3.4.2 Vergunningverlening
De vergunning als bedoeld in artikel 3.4.1 wordt verleend, indien is gebleken dat de werken en werkzaamheden geen directe of indirecte gevolgen hebben welke niet zal leiden tot een onevenredige verstoring van de natuur- of landschapswaarden dan wel dat de verstoring ervan redelijk is in relatie tot het belang van de werken en werkzaamheden en de landschaps- en natuurwaarden daarbij voldoende zijn gewaarborgd.
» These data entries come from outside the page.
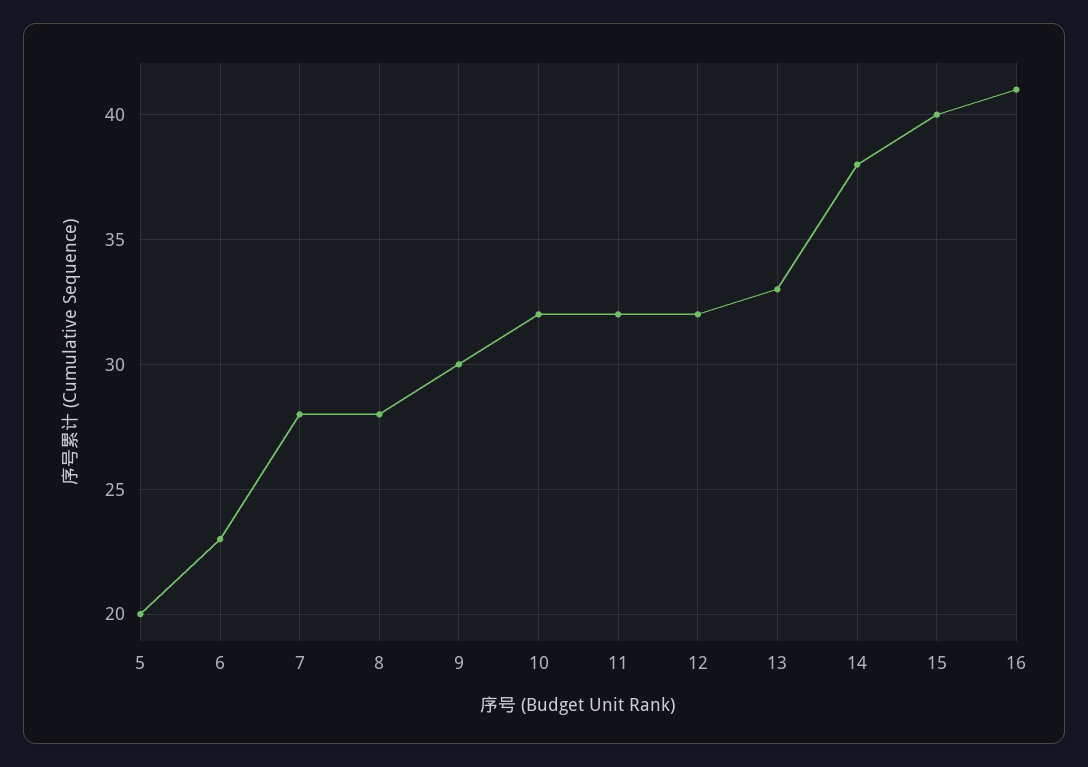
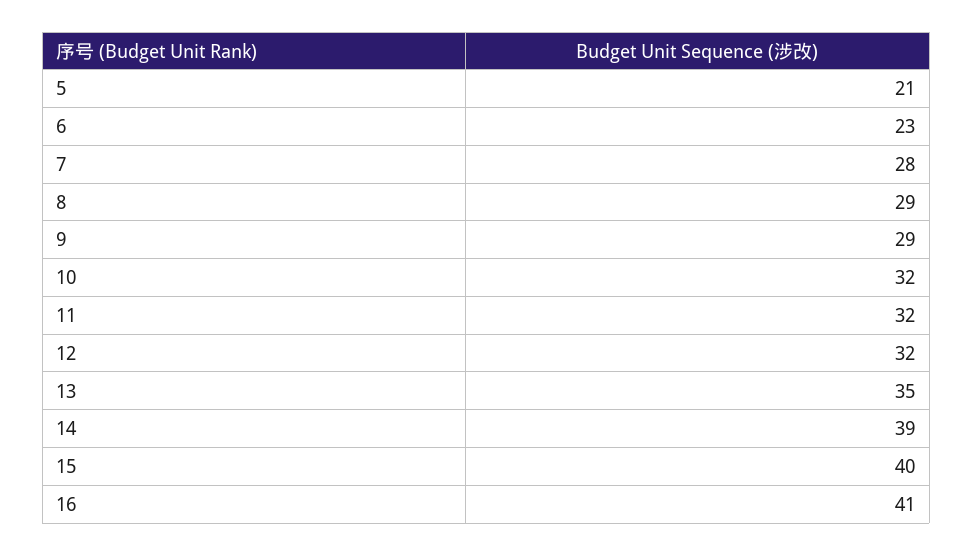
  {
-   "5": 20,
+   "5": 21,
    "6": 23,
    "7": 28,
-   "8": 28,
+   "8": 29,
-   "9": 30,
+   "9": 29,
    "10": 32,
    "11": 32,
    "12": 32,
-   "13": 33,
+   "13": 35,
-   "14": 38,
+   "14": 39,
    "15": 40,
    "16": 41
  }

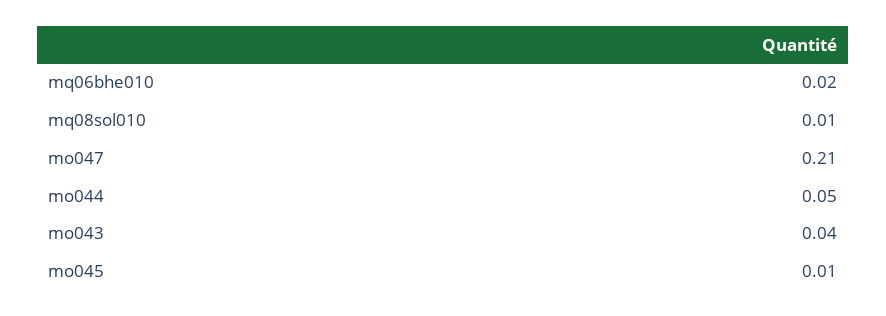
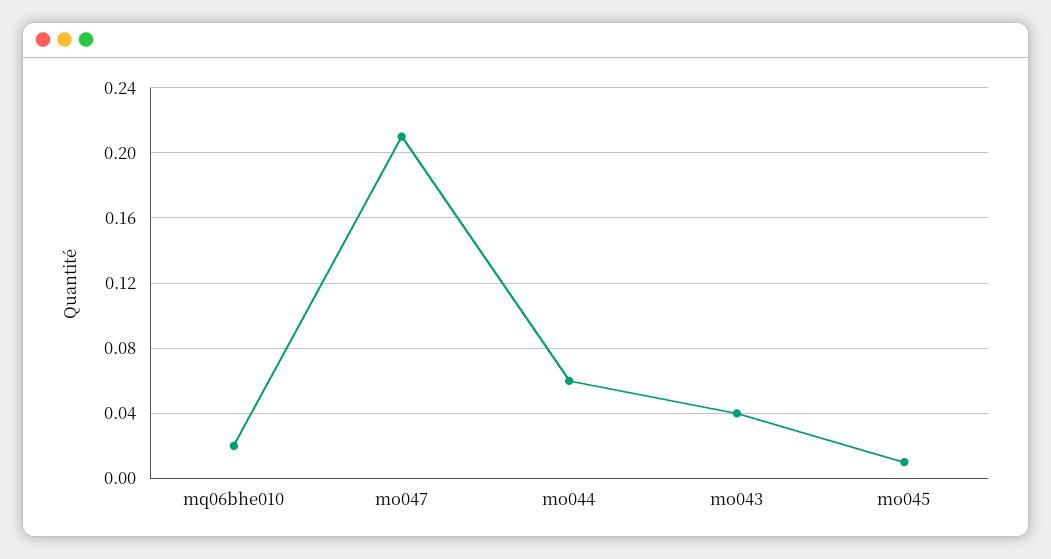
  {
    "mq06bhe010": 0.02,
-   "mq08sol010": 0.01,
    "mo047": 0.21,
-   "mo044": 0.05,
+   "mo044": 0.06,
    "mo043": 0.04,
    "mo045": 0.01
  }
3.4.3 Voorwaarden voor vergunningverlening
Een vergunning als bedoeld in artikel 3.4.1 wordt pas verleend nadat:
-
a. de belangen van de eigenaren en/of gebruikers van betrokken en nabijgelegen gronden niet onevenredig worden geschaad in relatie tot de aanwezige natuurwaarden;
-
b. het Waterschap Veluwe in kennis is gesteld van de beoogde vergunningverlening;
-
c. de vergunning voorzien wordt van een ruimtelijke onderbouwing.
3.4.4 Afwijking
In afwijking van het hiervoor bepaalde is geen vergunning nodig voor werken en werkzaamheden die:
-
a. overeenkomstig het inrichtingsplan zijn zoals opgenomen als bijlage bij de toelichting bij dit bestemmingsplan;
-
b. werken en werkzaamheden binnen het kader van het normale onderhoud, beheer of herstel van de functies, die het plan aan de gronden toekent;
-
c. werken en werkzaamheden, voorzover daarvoor, op het tijdstip van het van kracht worden van het plan, reeds een vergunning is verleend;
-
d. werken en werkzaamheden die zijn bedoeld om de directe gevolgen van calamiteiten of plagen te beperken.